Question

A circuit is arranged as shown in figure. The output voltage \(V_o\) is equal to ________ V. 

 

Hint:

In transistor circuits, the first step is always to find the base voltage. Look for voltage dividers or diode logic that sets the base potential. Once you have \(V_B\), calculate \(V_{BE}\) to determine if the transistor is ON (active/saturation) or OFF (cut-off). This will usually determine the output state.

Answer 1

Correct Answer: 5

Step 1: Understanding the Question:
We are given a circuit containing diodes and a transistor and asked to find the output voltage \(V_o\). We need to determine the operating state of the transistor (cut-off, active, or saturation).
Step 2: Key Formula or Approach:
1. Analyze the input diode section to find the voltage at the node connected to the transistor's base. 2. Use this base voltage to determine if the transistor's base-emitter junction is forward-biased. 3. The transistor is in cut-off if the base-emitter voltage \(V_{BE}\) is less than the cut-in voltage (typically \(\sim\)0.7 V for silicon). 4. If the transistor is in cut-off, it acts as an open circuit, and no collector current flows.
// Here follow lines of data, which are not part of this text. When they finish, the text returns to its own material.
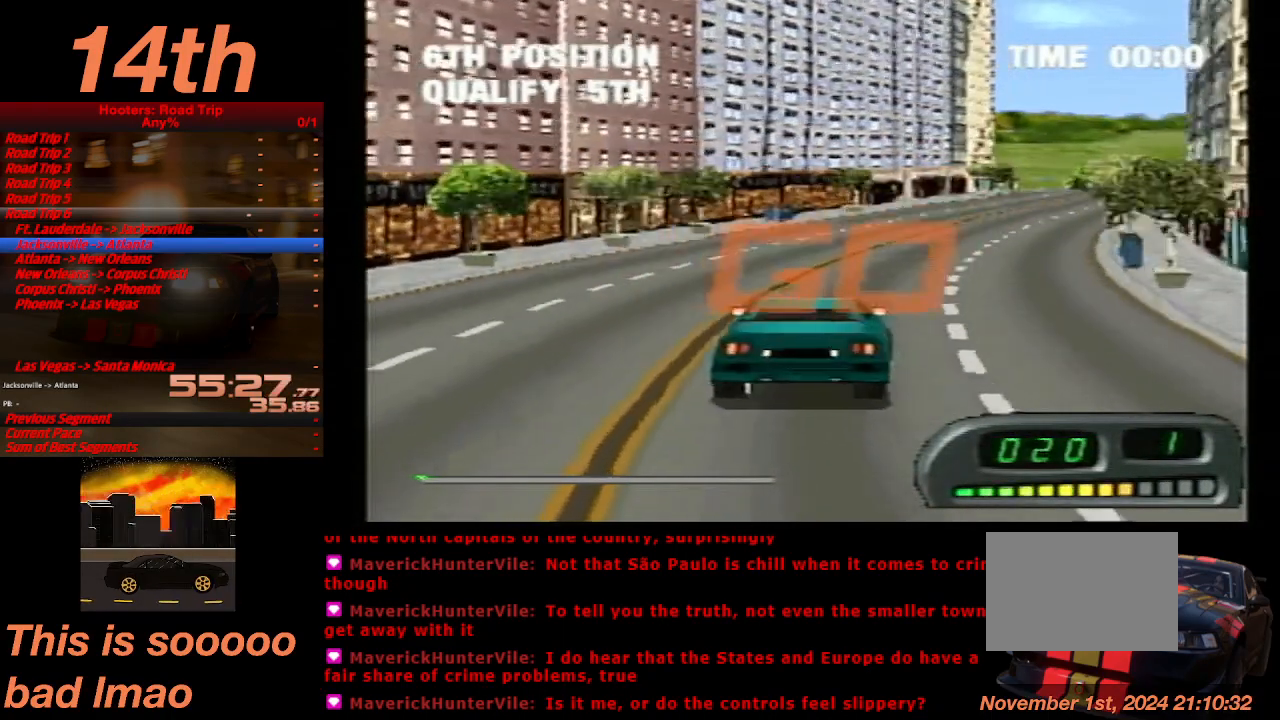
{"buttons": ["CROSS", "DPAD_LEFT"], "left_stick": "center", "events": [[500, "DPAD_LEFT", "down"]]}
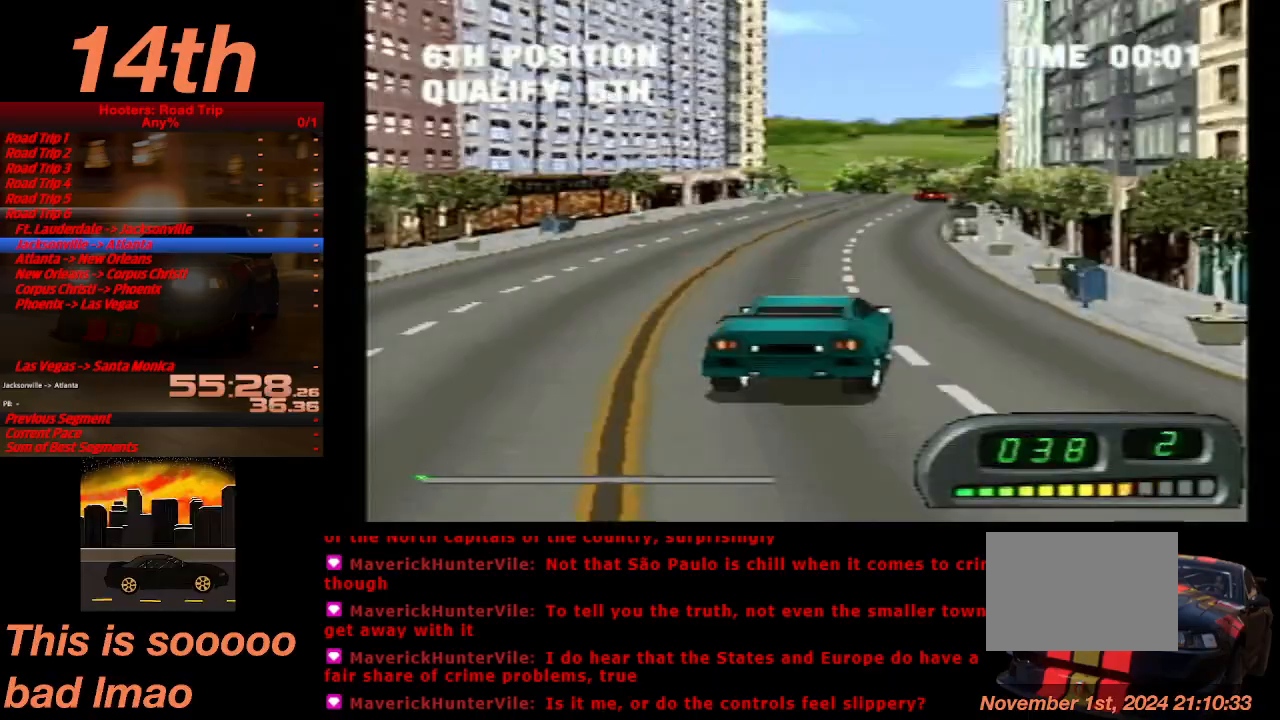
{"buttons": ["CROSS"], "left_stick": "center", "events": [[167, "DPAD_LEFT", "up"]]}
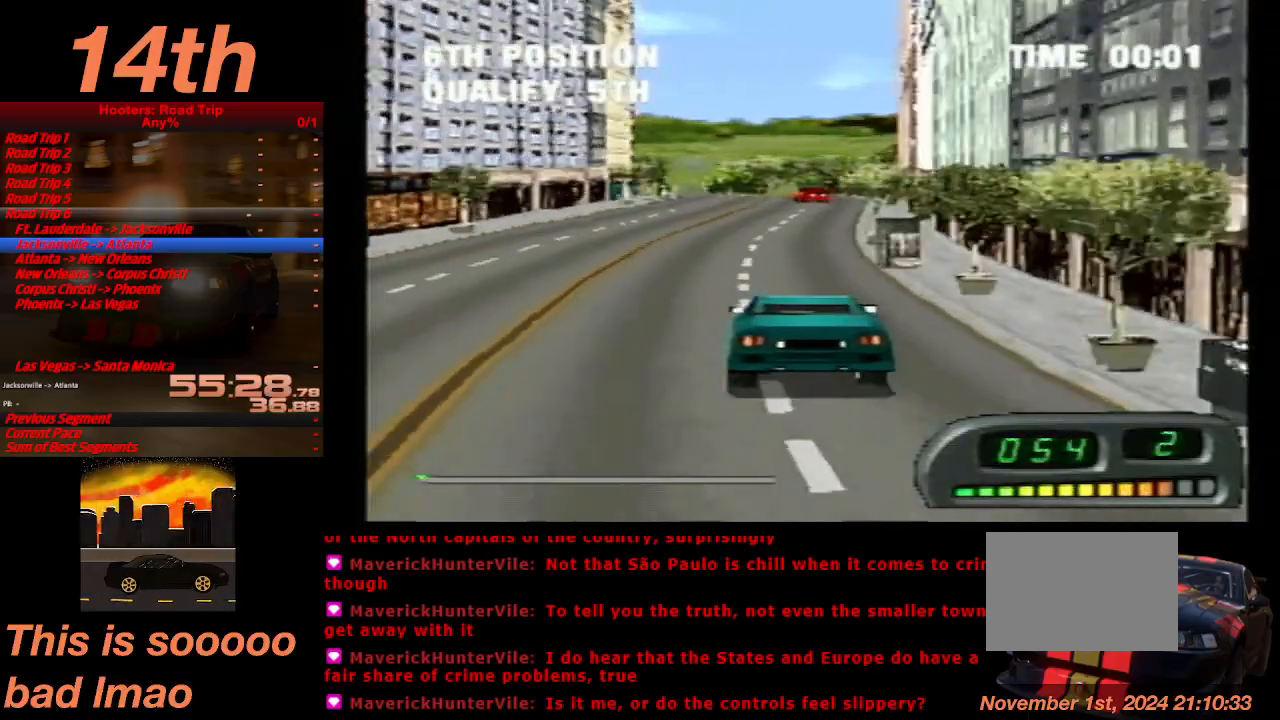
{"buttons": ["CROSS"], "left_stick": "center", "events": [[133, "DPAD_RIGHT", "down"], [267, "DPAD_RIGHT", "up"]]}
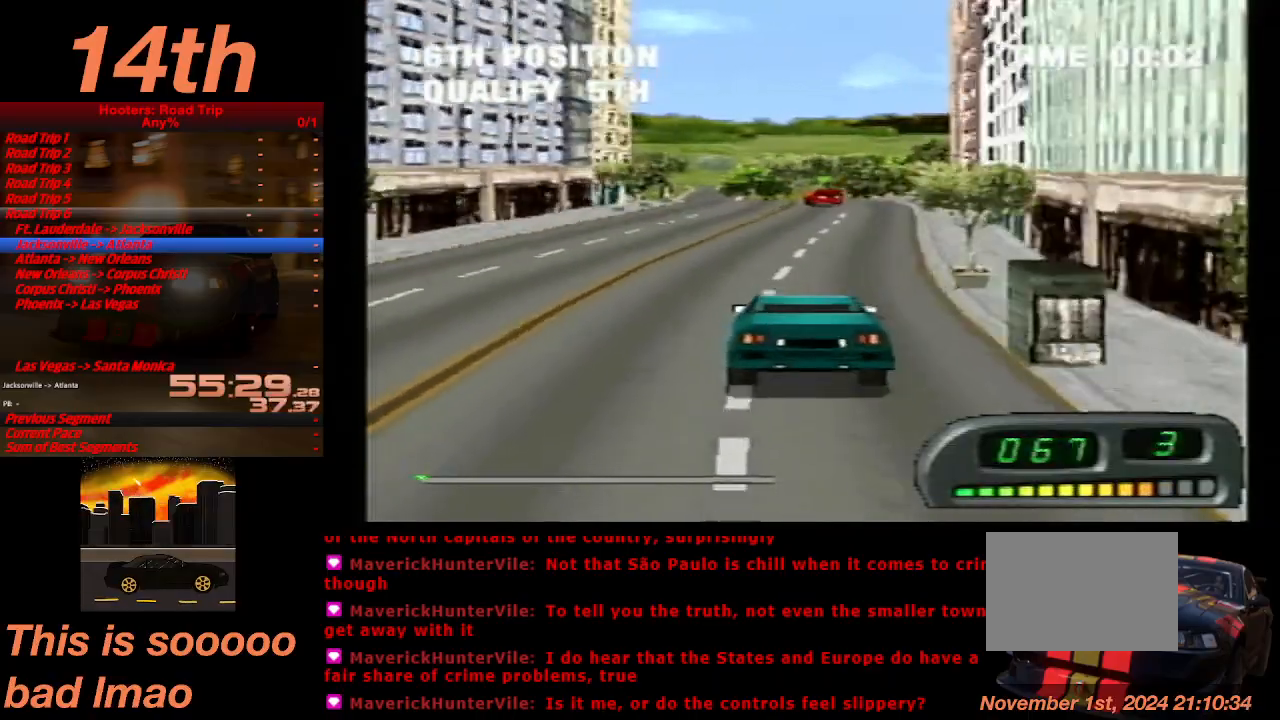
{"buttons": ["CROSS"], "left_stick": "center", "events": [[267, "DPAD_LEFT", "down"], [367, "DPAD_LEFT", "up"]]}
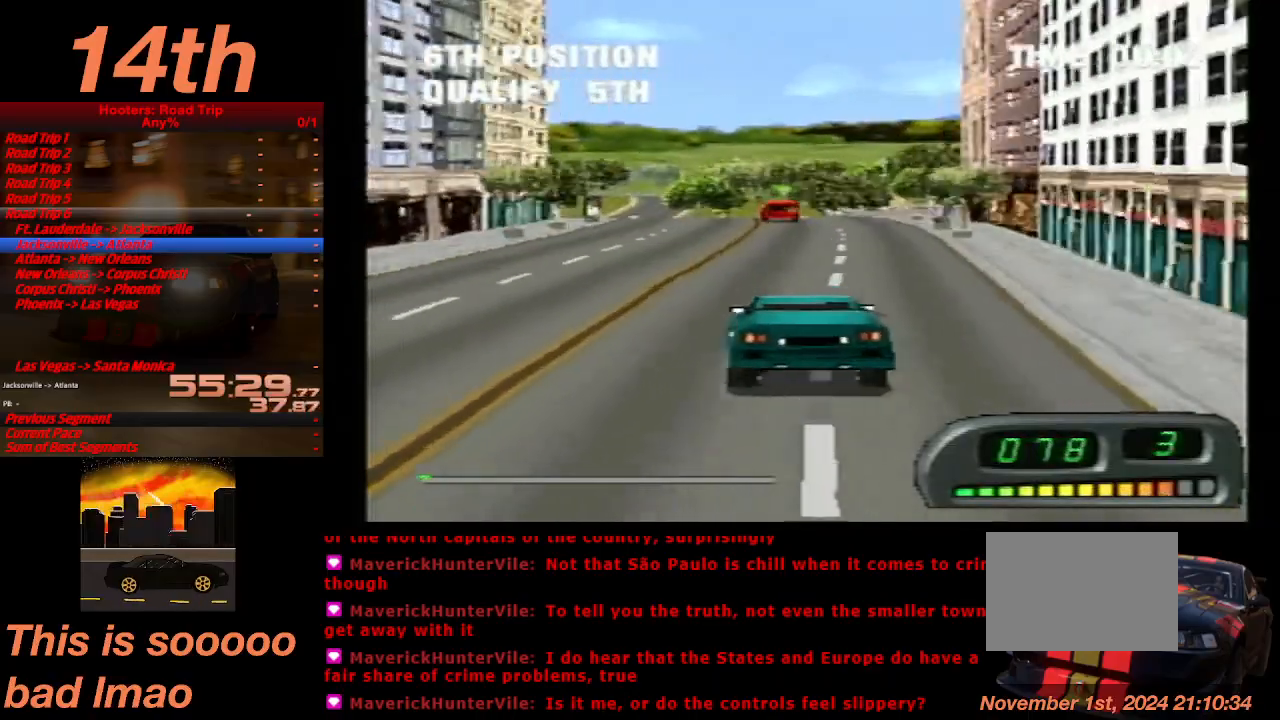
{"buttons": ["CROSS", "DPAD_LEFT"], "left_stick": "center", "events": [[433, "DPAD_LEFT", "down"]]}
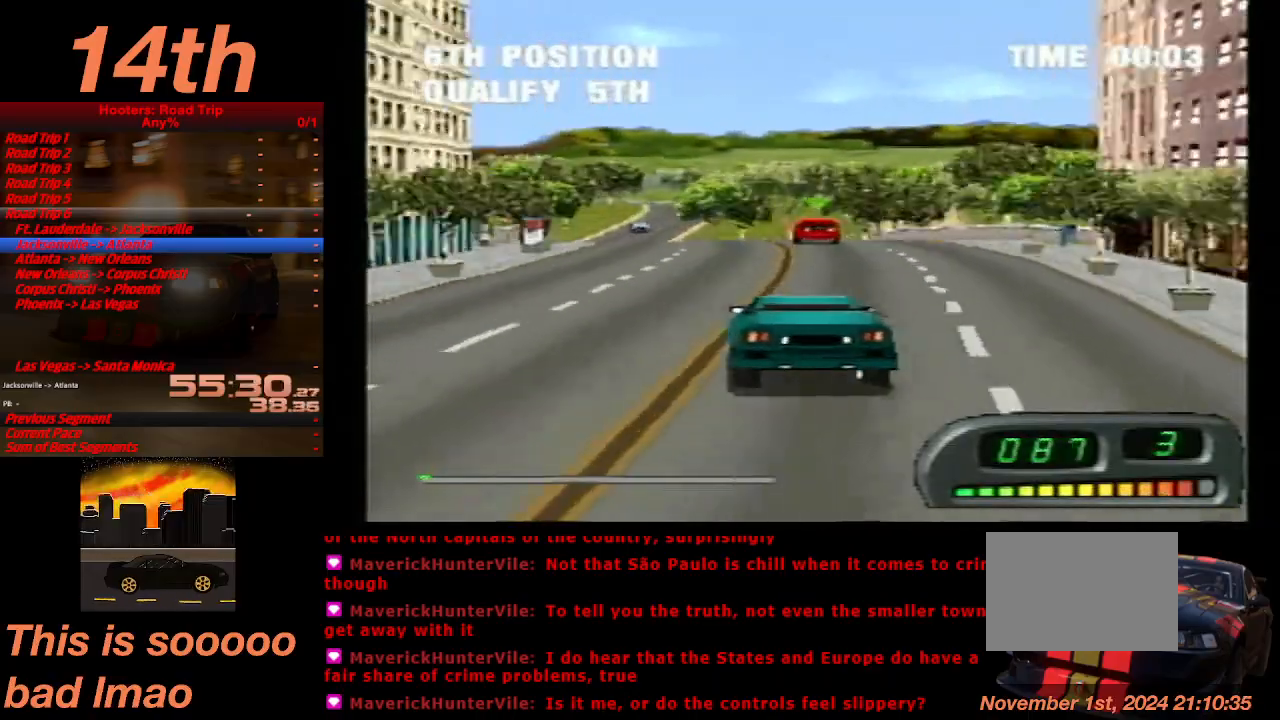
{"buttons": ["CROSS"], "left_stick": "center", "events": [[100, "DPAD_LEFT", "up"]]}
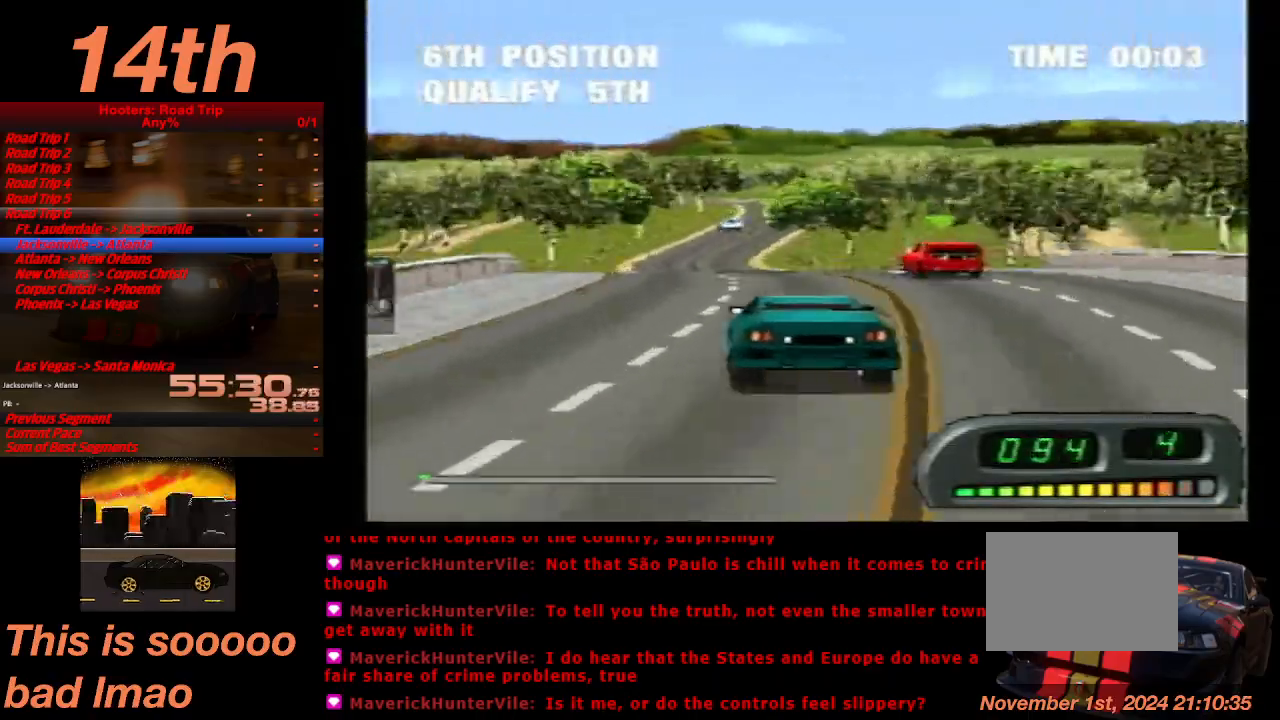
{"buttons": ["CROSS"], "left_stick": "center", "events": []}
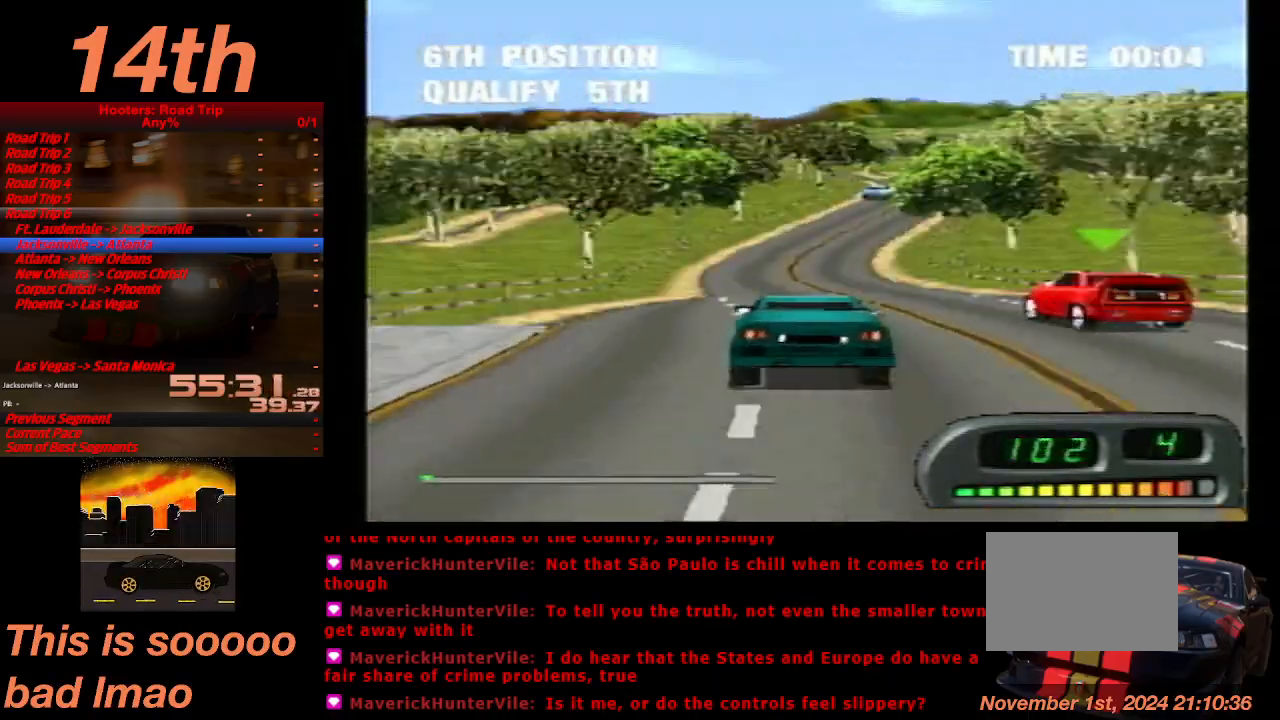
{"buttons": ["CROSS"], "left_stick": "center", "events": [[67, "DPAD_RIGHT", "down"], [400, "DPAD_RIGHT", "up"]]}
The output voltage will be the collector supply voltage.
Step 3: Detailed Explanation:
Let's analyze the circuit. The input to diode D1 is 0 V, and the input to diode D2 is +5 V. Let's assume the diodes are ideal for simplicity.
- Diode D2 has +5 V at its anode. - Diode D1 has 0 V at its anode. - Since the anode of D2 is at a higher potential, D2 will be forward biased (ON), and D1 will be reverse biased (OFF). - Therefore, the junction point P (where the diodes meet the first resistor) will be at +5 V.
Now, consider the base of the NPN transistor. The base is connected to a voltage divider formed by two equal resistors R. One resistor is connected to point P (+5 V), and the other is connected to -5 V.
The voltage at the base, \(V_B\), can be calculated using the voltage divider rule: \[ V_B = \frac{(-5 \text{ V}) \cdot R + (+5 \text{ V}) \cdot R}{R + R} = \frac{-5R + 5R}{2R} = \frac{0}{2R} = 0 \text{ V} \] So, the potential at the base of the transistor is 0 V.
The emitter of the transistor is connected directly to the ground, so its potential is \(V_E = 0\) V.
The base-emitter voltage is \(V_{BE} = V_B - V_E = 0 \text{ V} - 0 \text{ V} = 0\) V.
For an NPN transistor to turn on and conduct, the base-emitter voltage \(V_{BE}\) must be positive and greater than its cut-in voltage (around 0.6 V to 0.7 V). Since \(V_{BE} = 0\) V, the transistor is in the cut-off region.
When the transistor is in cut-off, it acts like an open switch between its collector and emitter. No current flows through the collector (\(I_C = 0\)).
The output voltage \(V_o\) is the voltage at the collector. Since no current flows through the collector resistor R, there is no voltage drop across it. Therefore, the output voltage \(V_o\) is equal to the collector supply voltage.
\[ V_o = 5 \text{ V} \] Step 4: Final Answer:
The output voltage \(V_o\) is equal to 5 V.